When Students Won’t Do the Reading: Aim for Transparency

By Gad Allon

A recent Inside Higher Ed post on the problem of student preparation provoked a lot of conversation among academics, and a bevy of opinions about how we as educators can motivate students to ‘do the reading’.

The fact that this is an issue should come as no surprise. It’s an age-old problem that transcends generations and cultures. Just what (if anything) can actually be done about it is a bit more complicated and nuanced.

The Fallacy of Hard Deadlines & Grades

The author makes a good point when stating that ‘in student-world, there are only hard deadlines’ – and goes on to specify that such hard deadlines often involve items that are going to be graded. (He later refutes this approach.)

Before I share what I believe is missing from his perspective, I will first say that hard deadlines preceding a performance evaluation are incredibly motivational in moving students (or employees, for that matter), toward a desired result.

Assigning a hard deadline to a given assignment – be it a project, paper or presentation – is a proven way to incite action in students.

How is this motivational?

  • Grades are concrete. They represent the stark truth about students’ efforts, and can serve as an open door to further educational or professional opportunities, or, conversely, a locked gate. You want that coveted ‘A’, because it will make you appear more qualified or attractive to those who make decisions based on quantified effort.
  • Grades (are supposed to) signal a certain level of quality of performance. They’re just not all that effective in encouraging exploration of content or a robust understanding of the topic at hand. In reality, a grade-driven focus turns everything about learning into a means to an end.

How can we reverse this thinking so that learning is emphasized, instead of discarded as a possibly byproduct en route to the ‘real’ goal?

Ensuring More Robust Student Preparation

The author cites an alternative tactic that he uses to ensure that his students will arrive prepared for class: he develops an activity in which they’ll have to actually apply what they’ve read.

For example, how many times have you come to class, knowing you’re about to give a presentation without preparing at all whatsoever? Probably zero. You knew you were going to stand in front of a group, and you had to have visuals, and you had to say something – there was nowhere to hide.

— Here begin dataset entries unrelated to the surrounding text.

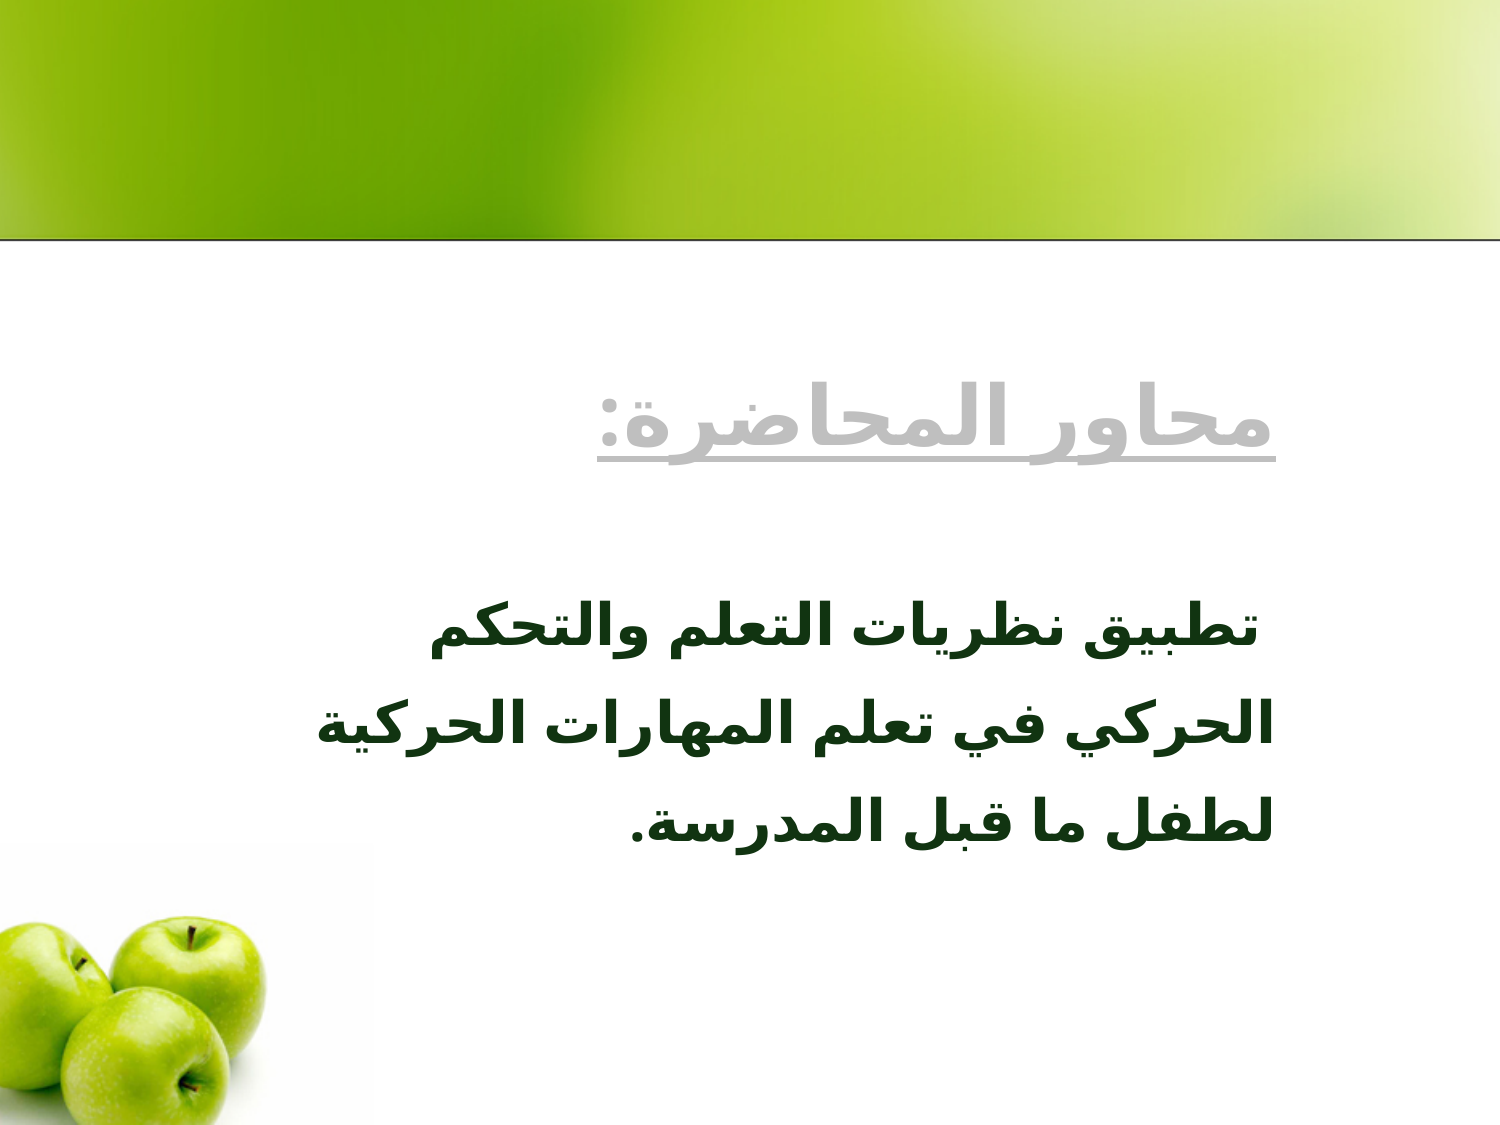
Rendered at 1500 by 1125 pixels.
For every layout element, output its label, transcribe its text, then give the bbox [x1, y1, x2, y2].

picture [0, 0, 1500, 1125]
title محاور المحاضرة: تطبيق نظريات التعلم والتحكم الحركي في تعلم المهارات الحركية لطفل ما قبل المدرسة. [253, 314, 1292, 914]
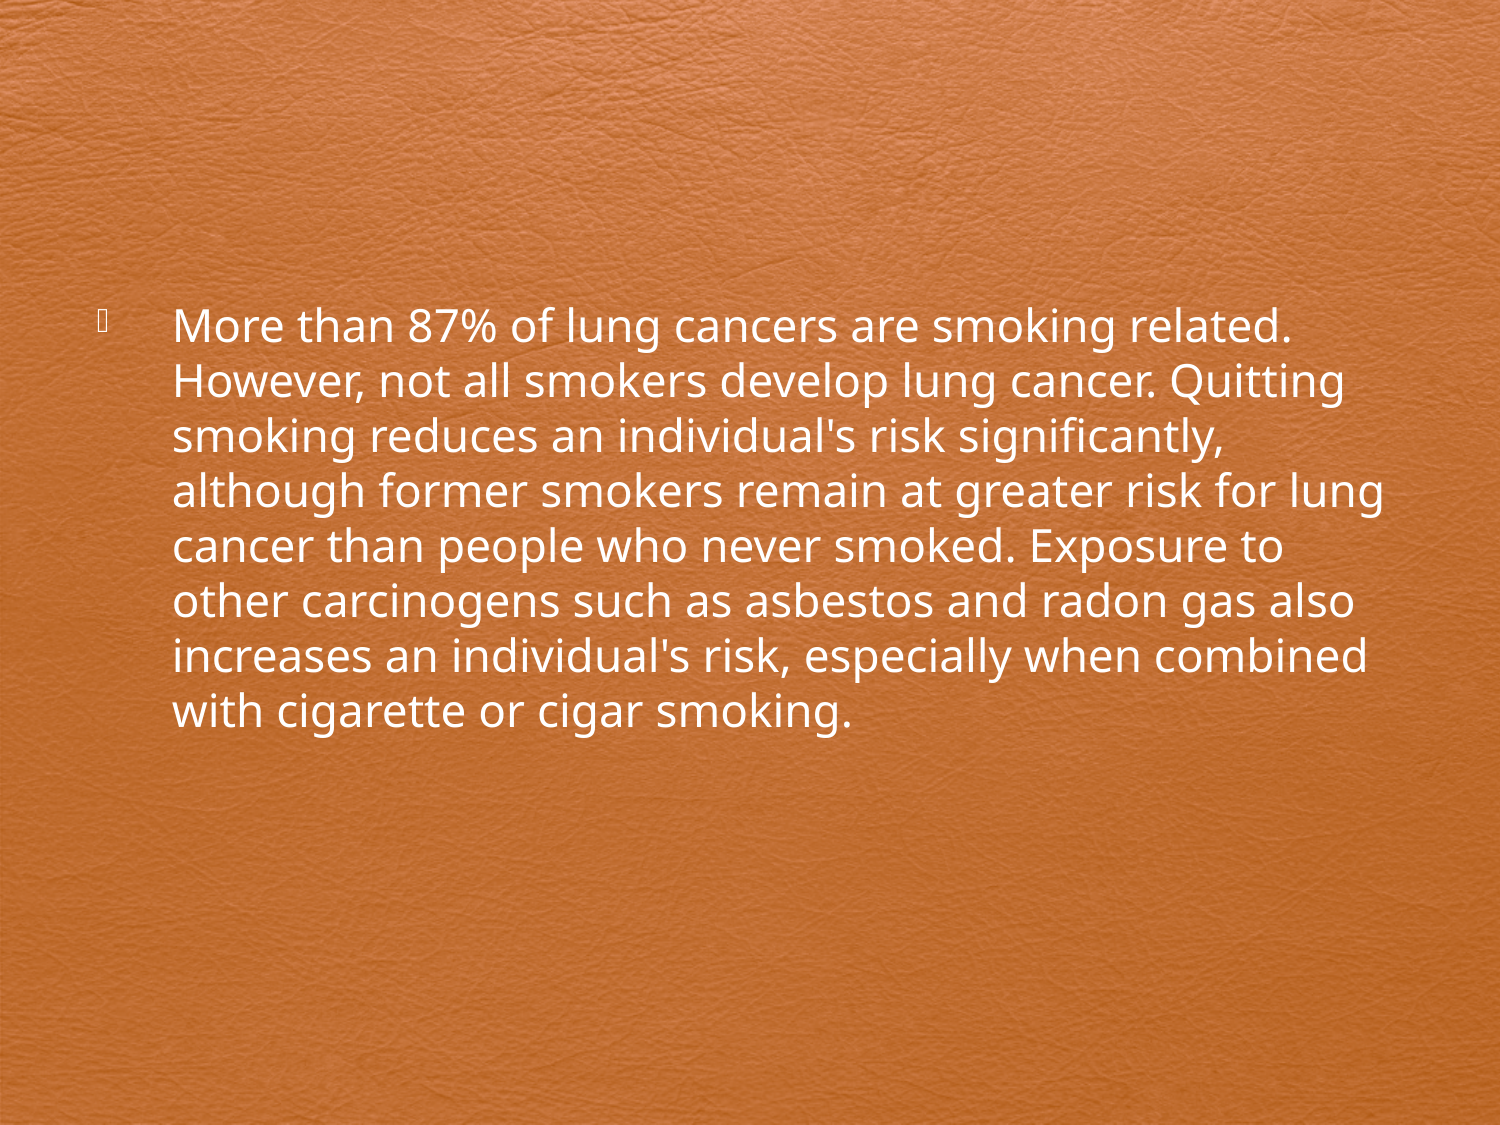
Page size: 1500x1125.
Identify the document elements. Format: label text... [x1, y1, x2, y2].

list More than 87% of lung cancers are smoking related. However, not all smokers develop lung cancer. Quitting smoking reduces an individual's risk significantly, although former smokers remain at greater risk for lung cancer than people who never smoked. Exposure to other carcinogens such as asbestos and radon gas also increases an individual's risk, especially when combined with cigarette or cigar smoking. [81, 288, 1419, 1006]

That seems as though it’d be effective enough. The knowledge that one will have to put subject matter to immediate use could encourage a decent level of preparation. Perhaps it would even increase participation (albeit in a potentially lackluster or superficial fashion).

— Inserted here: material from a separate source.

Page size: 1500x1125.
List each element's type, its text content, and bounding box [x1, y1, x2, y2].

But I would take this one step further.

Instead of writing a rhetorical analysis, rewriting the content itself, or debating in a large group, as is suggested, I believe that wherever possible, in-class discussions and student participation should be emphasized.

Individual participation, that is. Sharing original thoughts, analysis and opinions in real time. (And before I continue, I acknowledge that this cannot easily apply to the occasional 400-student freshman psychology course. But it’s not impossible in this environment, either.)

The mere notion that you may have to speak to your own perspective in class has shown excellent results in boosting students’ motivation to prepare. I’m not talking about ‘cold-calling’, where a professor randomly calls out names, but rather, an approach that uses technology to tease out who said what about a given topic. This is the backbone of the platform I developed to solve exactly this problem: why students don’t come to class prepared, and how to spur conversations in class without having a superpower giving me the ability to know who agreed with whom, or which students were almost on-target but missed a few critical points.

This is a flipped classroom model with very real, very tangible in-class results. This is total transparency.

The student who knows that he or she may very likely have to speak on the subject, explaining the rationale submitted prior to class in the open—directly in front of his or her peers—has a very real motivation for doing the work.

No professor can read through dozens of essay questions and memorize students’ answers, but that’s where content aggregation and data visualization change the game.

These students are much more likely to not only skim the reading, but to arrive prepared. They’re aware of the new parameters, and they respond accordingly—without a heavy emphasis on hard deadlines or grades. And perhaps somewhat surprisingly, there’s no aversion to this approach on the part of the student; in fact, many students surveyed by professors using ForClass say it added value to their classroom experience.

It’s my belief that this kind of classroom environment, which emphasizes better preparation through content immersion and analysis, will ultimately improve students’ learning experiences. We’re seeing evidence of it in the classrooms of 190 professors around the world.